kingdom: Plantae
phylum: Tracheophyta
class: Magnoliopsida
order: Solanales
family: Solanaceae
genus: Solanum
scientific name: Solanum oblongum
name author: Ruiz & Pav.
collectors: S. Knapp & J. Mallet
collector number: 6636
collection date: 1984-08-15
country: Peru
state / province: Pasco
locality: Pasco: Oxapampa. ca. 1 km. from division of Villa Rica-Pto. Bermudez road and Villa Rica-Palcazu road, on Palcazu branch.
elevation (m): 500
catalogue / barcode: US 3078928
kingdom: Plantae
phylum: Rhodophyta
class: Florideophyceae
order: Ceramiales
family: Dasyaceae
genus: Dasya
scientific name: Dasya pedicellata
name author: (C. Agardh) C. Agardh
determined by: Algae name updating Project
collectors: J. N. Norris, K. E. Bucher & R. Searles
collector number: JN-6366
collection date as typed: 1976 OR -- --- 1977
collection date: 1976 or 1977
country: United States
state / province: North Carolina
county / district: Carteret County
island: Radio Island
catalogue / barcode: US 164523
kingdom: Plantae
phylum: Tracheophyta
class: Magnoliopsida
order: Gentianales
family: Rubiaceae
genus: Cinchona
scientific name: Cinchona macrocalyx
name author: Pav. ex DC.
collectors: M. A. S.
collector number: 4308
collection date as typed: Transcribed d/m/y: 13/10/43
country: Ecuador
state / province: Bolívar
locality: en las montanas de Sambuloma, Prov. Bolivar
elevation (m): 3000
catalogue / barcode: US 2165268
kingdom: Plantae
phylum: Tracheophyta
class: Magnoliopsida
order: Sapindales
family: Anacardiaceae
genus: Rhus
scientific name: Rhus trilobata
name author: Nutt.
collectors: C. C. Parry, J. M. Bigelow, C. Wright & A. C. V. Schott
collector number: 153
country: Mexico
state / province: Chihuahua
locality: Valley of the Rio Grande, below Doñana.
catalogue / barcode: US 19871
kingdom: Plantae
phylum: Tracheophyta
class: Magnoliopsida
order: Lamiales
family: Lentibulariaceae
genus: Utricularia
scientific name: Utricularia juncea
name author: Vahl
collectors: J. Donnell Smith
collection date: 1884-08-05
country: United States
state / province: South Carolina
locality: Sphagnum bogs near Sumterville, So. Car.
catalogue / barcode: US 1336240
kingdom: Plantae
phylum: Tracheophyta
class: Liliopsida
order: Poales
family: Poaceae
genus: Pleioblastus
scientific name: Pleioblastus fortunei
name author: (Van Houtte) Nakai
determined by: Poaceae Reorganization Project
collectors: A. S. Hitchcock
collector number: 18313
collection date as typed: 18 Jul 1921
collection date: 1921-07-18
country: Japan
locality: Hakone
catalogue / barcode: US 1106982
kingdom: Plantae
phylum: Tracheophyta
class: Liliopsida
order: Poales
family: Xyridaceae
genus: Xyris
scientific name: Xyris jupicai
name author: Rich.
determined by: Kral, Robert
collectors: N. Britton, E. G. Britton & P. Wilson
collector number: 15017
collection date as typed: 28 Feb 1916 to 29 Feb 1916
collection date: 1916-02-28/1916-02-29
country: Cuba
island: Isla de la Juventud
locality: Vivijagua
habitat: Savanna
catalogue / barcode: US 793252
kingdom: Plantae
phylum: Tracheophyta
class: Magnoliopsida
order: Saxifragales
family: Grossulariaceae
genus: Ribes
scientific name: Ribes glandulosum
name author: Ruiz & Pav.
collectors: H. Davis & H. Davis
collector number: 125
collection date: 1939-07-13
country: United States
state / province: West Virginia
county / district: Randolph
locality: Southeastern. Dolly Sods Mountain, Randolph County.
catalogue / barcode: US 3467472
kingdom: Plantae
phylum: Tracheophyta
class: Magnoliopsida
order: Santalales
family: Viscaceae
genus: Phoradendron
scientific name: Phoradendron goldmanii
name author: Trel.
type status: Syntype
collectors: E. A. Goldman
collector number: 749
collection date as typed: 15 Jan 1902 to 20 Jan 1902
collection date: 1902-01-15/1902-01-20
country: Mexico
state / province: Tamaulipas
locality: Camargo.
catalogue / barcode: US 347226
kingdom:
◆ ◆ ◆
▸ Requirement: Render every line of the material above as a numbered list, leaving out any blank lines.

▸ Output of the exercise:
1. kingdom: Plantae
2. phylum: Tracheophyta
3. class: Magnoliopsida
4. order: Solanales
5. family: Solanaceae
6. genus: Solanum
7. scientific name: Solanum oblongum
8. name author: Ruiz & Pav.
9. collectors: S. Knapp & J. Mallet
10. collector number: 6636
11. collection date: 1984-08-15
12. country: Peru
13. state / province: Pasco
14. locality: Pasco: Oxapampa. ca. 1 km. from division of Villa Rica-Pto. Bermudez road and Villa Rica-Palcazu road, on Palcazu branch.
15. elevation (m): 500
16. catalogue / barcode: US 3078928
17. kingdom: Plantae
18. phylum: Rhodophyta
19. class: Florideophyceae
20. order: Ceramiales
21. family: Dasyaceae
22. genus: Dasya
23. scientific name: Dasya pedicellata
24. name author: (C. Agardh) C. Agardh
25. determined by: Algae name updating Project
26. collectors: J. N. Norris, K. E. Bucher & R. Searles
27. collector number: JN-6366
28. collection date as typed: 1976 OR -- --- 1977
29. collection date: 1976 or 1977
30. country: United States
31. state / province: North Carolina
32. county / district: Carteret County
33. island: Radio Island
34. catalogue / barcode: US 164523
35. kingdom: Plantae
36. phylum: Tracheophyta
37. class: Magnoliopsida
38. order: Gentianales
39. family: Rubiaceae
40. genus: Cinchona
41. scientific name: Cinchona macrocalyx
42. name author: Pav. ex DC.
43. collectors: M. A. S.
44. collector number: 4308
45. collection date as typed: Transcribed d/m/y: 13/10/43
46. country: Ecuador
47. state / province: Bolívar
48. locality: en las montanas de Sambuloma, Prov. Bolivar
49. elevation (m): 3000
50. catalogue / barcode: US 2165268
51. kingdom: Plantae
52. phylum: Tracheophyta
53. class: Magnoliopsida
54. order: Sapindales
55. family: Anacardiaceae
56. genus: Rhus
57. scientific name: Rhus trilobata
58. name author: Nutt.
59. collectors: C. C. Parry, J. M. Bigelow, C. Wright & A. C. V. Schott
60. collector number: 153
61. country: Mexico
62. state / province: Chihuahua
63. locality: Valley of the Rio Grande, below Doñana.
64. catalogue / barcode: US 19871
65. kingdom: Plantae
66. phylum: Tracheophyta
67. class: Magnoliopsida
68. order: Lamiales
69. family: Lentibulariaceae
70. genus: Utricularia
71. scientific name: Utricularia juncea
72. name author: Vahl
73. collectors: J. Donnell Smith
74. collection date: 1884-08-05
75. country: United States
76. state / province: South Carolina
77. locality: Sphagnum bogs near Sumterville, So. Car.
78. catalogue / barcode: US 1336240
79. kingdom: Plantae
80. phylum: Tracheophyta
81. class: Liliopsida
82. order: Poales
83. family: Poaceae
84. genus: Pleioblastus
85. scientific name: Pleioblastus fortunei
86. name author: (Van Houtte) Nakai
87. determined by: Poaceae Reorganization Project
88. collectors: A. S. Hitchcock
89. collector number: 18313
90. collection date as typed: 18 Jul 1921
91. collection date: 1921-07-18
92. country: Japan
93. locality: Hakone
94. catalogue / barcode: US 1106982
95. kingdom: Plantae
96. phylum: Tracheophyta
97. class: Liliopsida
98. order: Poales
99. family: Xyridaceae
100. genus: Xyris
101. scientific name: Xyris jupicai
102. name author: Rich.
103. determined by: Kral, Robert
104. collectors: N. Britton, E. G. Britton & P. Wilson
105. collector number: 15017
106. collection date as typed: 28 Feb 1916 to 29 Feb 1916
107. collection date: 1916-02-28/1916-02-29
108. country: Cuba
109. island: Isla de la Juventud
110. locality: Vivijagua
111. habitat: Savanna
112. catalogue / barcode: US 793252
113. kingdom: Plantae
114. phylum: Tracheophyta
115. class: Magnoliopsida
116. order: Saxifragales
117. family: Grossulariaceae
118. genus: Ribes
119. scientific name: Ribes glandulosum
120. name author: Ruiz & Pav.
121. collectors: H. Davis & H. Davis
122. collector number: 125
123. collection date: 1939-07-13
124. country: United States
125. state / province: West Virginia
126. county / district: Randolph
127. locality: Southeastern. Dolly Sods Mountain, Randolph County.
128. catalogue / barcode: US 3467472
129. kingdom: Plantae
130. phylum: Tracheophyta
131. class: Magnoliopsida
132. order: Santalales
133. family: Viscaceae
134. genus: Phoradendron
135. scientific name: Phoradendron goldmanii
136. name author: Trel.
137. type status: Syntype
138. collectors: E. A. Goldman
139. collector number: 749
140. collection date as typed: 15 Jan 1902 to 20 Jan 1902
141. collection date: 1902-01-15/1902-01-20
142. country: Mexico
143. state / province: Tamaulipas
144. locality: Camargo.
145. catalogue / barcode: US 347226
146. kingdom:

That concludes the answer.